▸ **Task objective**
Using the listing below, please count the lines that contain the string "йдуть". Only the number is wanted.

▸ **Extracted entries**
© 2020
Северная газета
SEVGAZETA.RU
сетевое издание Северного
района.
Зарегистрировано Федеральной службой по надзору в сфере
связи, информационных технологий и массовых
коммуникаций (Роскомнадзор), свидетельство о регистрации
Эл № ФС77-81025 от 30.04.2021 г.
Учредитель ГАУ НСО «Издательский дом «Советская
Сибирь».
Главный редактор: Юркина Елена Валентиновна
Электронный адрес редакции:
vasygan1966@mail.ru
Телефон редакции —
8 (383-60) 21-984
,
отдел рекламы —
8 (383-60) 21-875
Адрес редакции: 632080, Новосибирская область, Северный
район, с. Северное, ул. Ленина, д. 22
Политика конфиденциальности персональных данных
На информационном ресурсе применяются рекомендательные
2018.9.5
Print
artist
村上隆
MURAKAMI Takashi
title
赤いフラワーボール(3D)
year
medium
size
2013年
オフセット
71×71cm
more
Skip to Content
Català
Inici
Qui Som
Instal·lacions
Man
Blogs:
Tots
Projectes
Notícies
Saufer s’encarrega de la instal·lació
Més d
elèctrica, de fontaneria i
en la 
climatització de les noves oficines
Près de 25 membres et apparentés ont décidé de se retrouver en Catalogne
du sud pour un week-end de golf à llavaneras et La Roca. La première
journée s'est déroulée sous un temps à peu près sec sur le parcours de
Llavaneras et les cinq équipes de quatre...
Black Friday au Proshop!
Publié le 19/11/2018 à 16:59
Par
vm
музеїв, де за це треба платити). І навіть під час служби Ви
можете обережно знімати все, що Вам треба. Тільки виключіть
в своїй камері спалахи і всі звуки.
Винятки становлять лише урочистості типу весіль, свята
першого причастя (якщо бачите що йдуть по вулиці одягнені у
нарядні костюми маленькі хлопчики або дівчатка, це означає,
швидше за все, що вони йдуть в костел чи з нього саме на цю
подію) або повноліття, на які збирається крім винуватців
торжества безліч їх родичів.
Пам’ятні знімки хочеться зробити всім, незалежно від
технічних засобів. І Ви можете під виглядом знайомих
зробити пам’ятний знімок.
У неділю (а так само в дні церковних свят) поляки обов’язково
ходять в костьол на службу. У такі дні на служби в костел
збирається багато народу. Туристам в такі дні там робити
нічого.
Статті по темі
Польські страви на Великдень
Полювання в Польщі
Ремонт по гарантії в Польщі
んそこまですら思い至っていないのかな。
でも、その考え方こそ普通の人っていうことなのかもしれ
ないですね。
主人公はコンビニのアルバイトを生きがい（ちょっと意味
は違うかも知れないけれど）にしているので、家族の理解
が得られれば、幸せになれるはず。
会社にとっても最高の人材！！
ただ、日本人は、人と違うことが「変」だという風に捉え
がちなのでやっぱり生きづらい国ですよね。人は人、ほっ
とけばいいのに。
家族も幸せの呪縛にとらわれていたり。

▸ **Exercise answer**
2